Is the following distribution
$$P(\textbf{x}; \boldsymbol{\mu}, \boldsymbol{\Sigma}) = \int_{\text{h} \in \mathbb{R}^d} N\left(\textbf{h}; \boldsymbol{\mu}, \boldsymbol{\Sigma}\right) \,\text{Mult}\left(\textbf{x}; \pi(\textbf{h})\right) \text{d}\textbf{h}$$
where $\pi(\textbf{h}) = \frac{\left(1, e^{h_1}, \dots, e^{h_d}\right)}{1+e^{h_1}+\dots+e^{h_d}}$, $N\left(\textbf{h}; \boldsymbol{\mu}, \boldsymbol{\Sigma}\right)$ the multivariate normal distribution and $\text{Mult}\left(\textbf{x}; \pi\right)$ is the multinomial distribution, identifiable?
I.e. $$P(\textbf{x}; \boldsymbol{\mu}_1, \boldsymbol{\Sigma}_1) = P(\textbf{x}; \boldsymbol{\mu}_2, \boldsymbol{\Sigma}_2) \implies \boldsymbol{\mu_1} = \boldsymbol{\mu_2} \text{ and } \boldsymbol{\Sigma_1} = \boldsymbol{\Sigma_2}$$
I've found different sources dealing with a similar problem but I fail to find a final answer.
Lindsay, B. G. (1995). Mixture Models: Theory, Geometry and Applications. Institute of Mathematical Statistics (Vol. 5).
Chandra, S. (1977). On the mixtures of probability distributions. Scandinavian Journal of Statistics, 4, 105–112.
Hasselblad, V. (1969). Estimation of Finite Mixtures of Distributions from the Exponential Family. Journal of the American Statistical Association, 64(328), 1459–1471.
To know the values of $P(\mathbf x;\mathbf \mu,\mathbf \Sigma)$ for all $\mathbf x$ is to know all the mixed moments of the random vector $\pi(\mathbf h)$ and hence (because the range of $\pi$ is bounded) the distribution of the random vector $\pi(\mathbf h)$.
This follows from the algebraic form of the multinomial probability function: $P(\mathbf x|\mathbf \pi)= m(\mathbf x) \mathbf \pi^{\mathbf x}$ where $m(\mathbf x)$ denotes the multinomial coefficient for count vector $\mathbf x$ and ${\mathbf \pi}^{\mathbf x} =\prod \pi_i^{x_i}$. So the compound multinomial probability function $P(\mathbf x)=E[ P(\mathbf x|\mathbf \pi)] $ that you get when you take the expectation over $\mathbf \pi$ is thus equal to $m(\mathbf x)$ times the $\mathbf x$-th moment of the random vector $\mathbf \pi$. (The $\mathbf x$-th moment with respect to the mixing distribution for $\mathbf \pi$.) Finally, its a technical fact that the moments of a random vector distributed over a compact set, like the $d+1$ probability simplex, as your $\pi(\mathbf h)$ is, uniquely specifies the the distribution of that random vector.

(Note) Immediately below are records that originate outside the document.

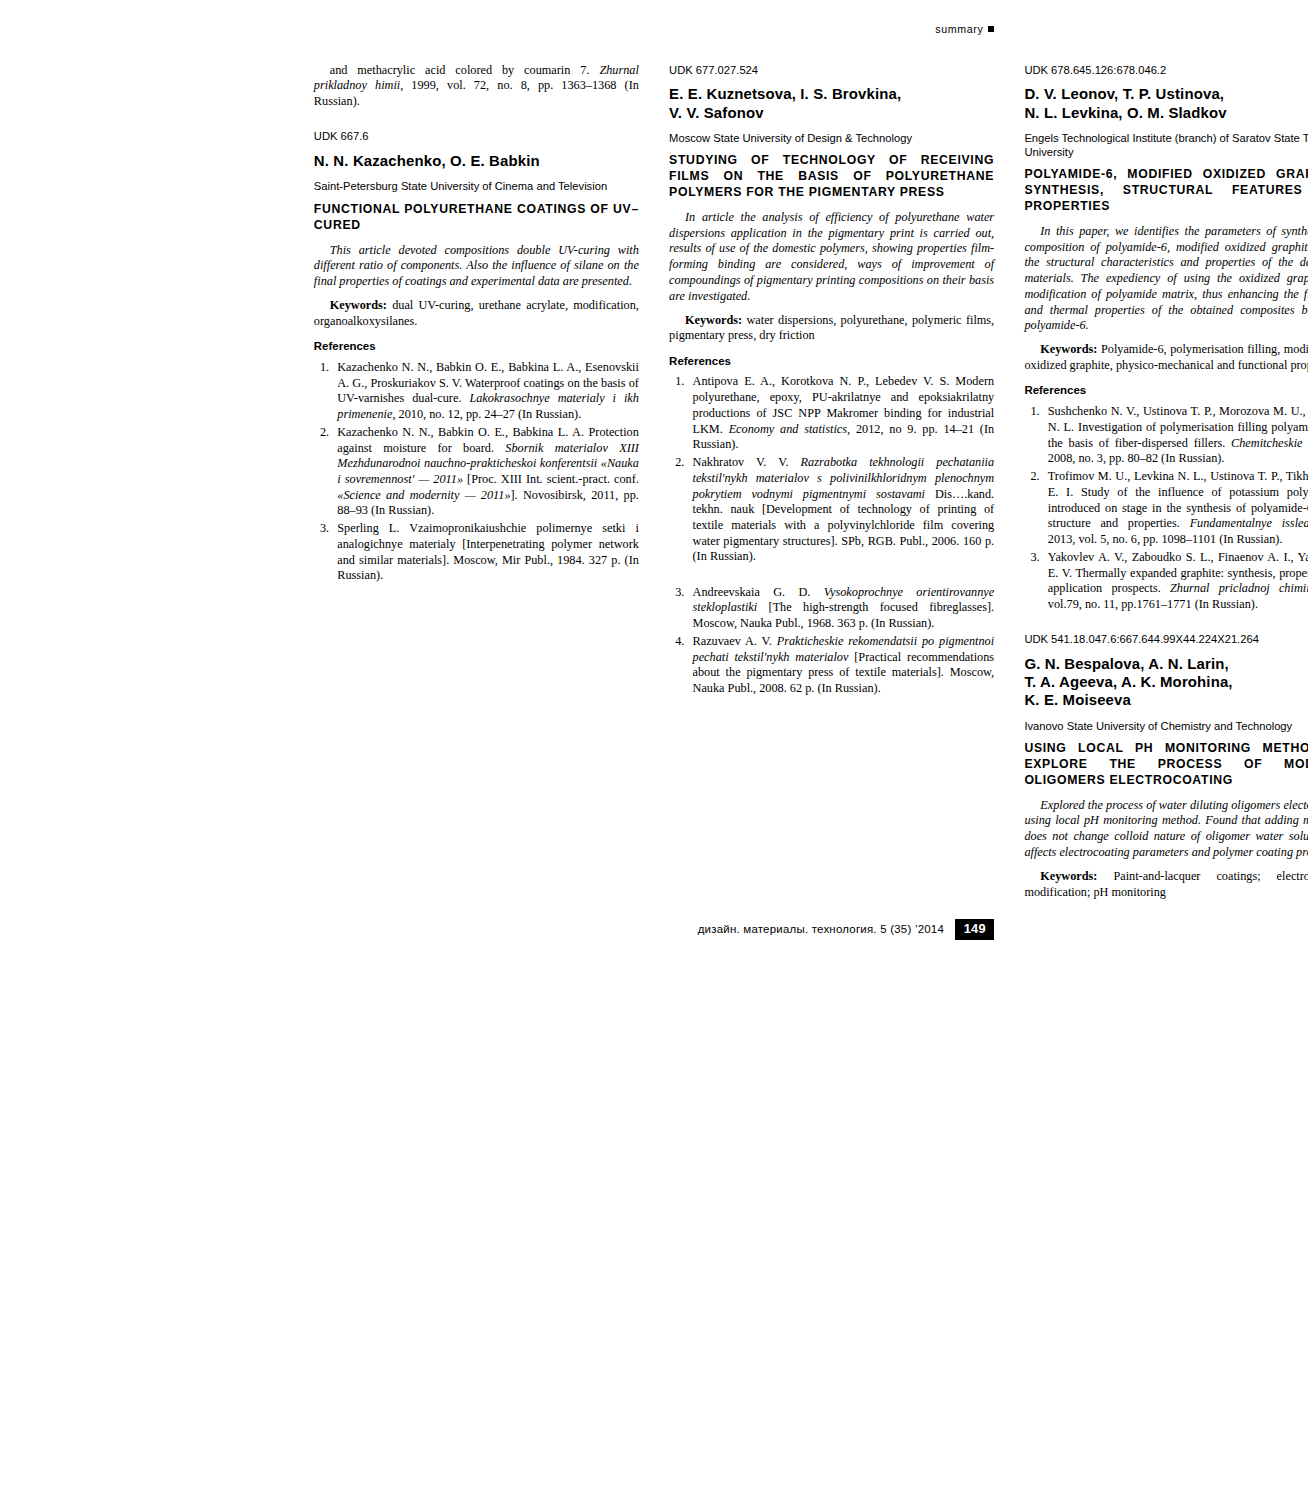summary
and methacrylic acid colored by coumarin 7. Zhurnal prikladnoy himii, 1999, vol. 72, no. 8, pp. 1363–1368 (In Russian).
UDK 667.6
N. N. Kazachenko, O. E. Babkin
Saint-Petersburg State University of Cinema and Television
Functional polyurethane coatings of UV–cured
This article devoted compositions double UV-curing with different ratio of components. Also the influence of silane on the final properties of coatings and experimental data are presented.
Keywords: dual UV-curing, urethane acrylate, modification, organoalkoxysilanes.
References
Kazachenko N. N., Babkin O. E., Babkina L. A., Esenovskii A. G., Proskuriakov S. V. Waterproof coatings on the basis of UV-varnishes dual-cure. Lakokrasochnye materialy i ikh primenenie, 2010, no. 12, pp. 24–27 (In Russian).
Kazachenko N. N., Babkin O. E., Babkina L. A. Protection against moisture for board. Sbornik materialov XIII Mezhdunarodnoi nauchno-prakticheskoi konferentsii «Nauka i sovremennost' — 2011» [Proc. XIII Int. scient.-pract. conf. «Science and modernity — 2011»]. Novosibirsk, 2011, pp. 88–93 (In Russian).
Sperling L. Vzaimopronikaiushchie polimernye setki i analogichnye materialy [Interpenetrating polymer network and similar materials]. Moscow, Mir Publ., 1984. 327 p. (In Russian).
UDK 677.027.524
E. E. Kuznetsova, I. S. Brovkina,
V. V. Safonov
Moscow State University of Design & Technology
Studying of technology of receiving films on the basis of polyurethane polymers for the pigmentary press
In article the analysis of efficiency of polyurethane water dispersions application in the pigmentary print is carried out, results of use of the domestic polymers, showing properties film-forming binding are considered, ways of improvement of compoundings of pigmentary printing compositions on their basis are investigated.
Keywords: water dispersions, polyurethane, polymeric films, pigmentary press, dry friction
References
Antipova E. A., Korotkova N. P., Lebedev V. S. Modern polyurethane, epoxy, PU-akrilatnye and epoksiakrilatny productions of JSC NPP Makromer binding for industrial LKM. Economy and statistics, 2012, no 9. pp. 14–21 (In Russian).
Nakhratov V. V. Razrabotka tekhnologii pechataniia tekstil'nykh materialov s polivinilkhloridnym plenochnym pokrytiem vodnymi pigmentnymi sostavami Dis….kand. tekhn. nauk [Development of technology of printing of textile materials with a polyvinylchloride film covering water pigmentary structures]. SPb, RGB. Publ., 2006. 160 p. (In Russian).
Andreevskaia G. D. Vysokoprochnye orientirovannye stekloplastiki [The high-strength focused fibreglasses]. Moscow, Nauka Publ., 1968. 363 p. (In Russian).
Razuvaev A. V. Prakticheskie rekomendatsii po pigmentnoi pechati tekstil'nykh materialov [Practical recommendations about the pigmentary press of textile materials]. Moscow, Nauka Publ., 2008. 62 p. (In Russian).
UDK 678.645.126:678.046.2
D. V. Leonov, T. P. Ustinova,
N. L. Levkina, O. M. Sladkov
Engels Technological Institute (branch) of Saratov State Technical University
Polyamide-6, modified oxidized graphite: synthesis, structural features and properties
In this paper, we identifies the parameters of synthesis and composition of polyamide-6, modified oxidized graphite. Study the structural characteristics and properties of the developed materials. The expediency of using the oxidized graphite for modification of polyamide matrix, thus enhancing the frictional and thermal properties of the obtained composites based on polyamide-6.
Keywords: Polyamide-6, polymerisation filling, modification, oxidized graphite, physico-mechanical and functional properties
References
Sushchenko N. V., Ustinova T. P., Morozova M. U., Levkina N. L. Investigation of polymerisation filling polyamide-6 on the basis of fiber-dispersed fillers. Chemitcheskie volokna, 2008, no. 3, pp. 80–82 (In Russian).
Trofimov M. U., Levkina N. L., Ustinova T. P., Tikhomirova E. I. Study of the influence of potassium polytitanates introduced on stage in the synthesis of polyamide-6, on its structure and properties. Fundamentalnye issledovanija, 2013, vol. 5, no. 6, pp. 1098–1101 (In Russian).
Yakovlev A. V., Zaboudko S. L., Finaenov A. I., Yakovleva E. V. Thermally expanded graphite: synthesis, properties and application prospects. Zhurnal pricladnoj chimii, 2006, vol.79, no. 11, pp.1761–1771 (In Russian).
UDK 541.18.047.6:667.644.99X44.224X21.264
G. N. Bespalova, A. N. Larin,
T. A. Ageeva, A. K. Morohina,
K. E. Moiseeva
Ivanovo State University of Chemistry and Technology
Using local pH monitoring method to explore the process of modified oligomers electrocoating
Explored the process of water diluting oligomers electocoating using local pH monitoring method. Found that adding modifiers does not change colloid nature of oligomer water solution but affects electrocoating parameters and polymer coating properties.
Keywords: Paint-and-lacquer coatings; electrocoating; modification; pH monitoring
дизайн. материалы. технология. 5 (35) ’2014 149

So the question reduces to asking if the distribution of $\pi(\mathbf h)$ is identifiable.
Which it is: the map $\mathbf h\mapsto\pi(\mathbf h)$ is invertible, so to know the distribution of $\pi(\mathbf h)$ is to know the distribution of $\mathbf h$.
Why is $\pi(\mathbf h)$ invertible? We can recover $\mathbf x=(x_0,x_1,\ldots,x_d)$ by $h_i = \log(\pi_i(\mathbf h)/\pi_0(\mathbf h))$, when we number the subscripts $0$ through $d$.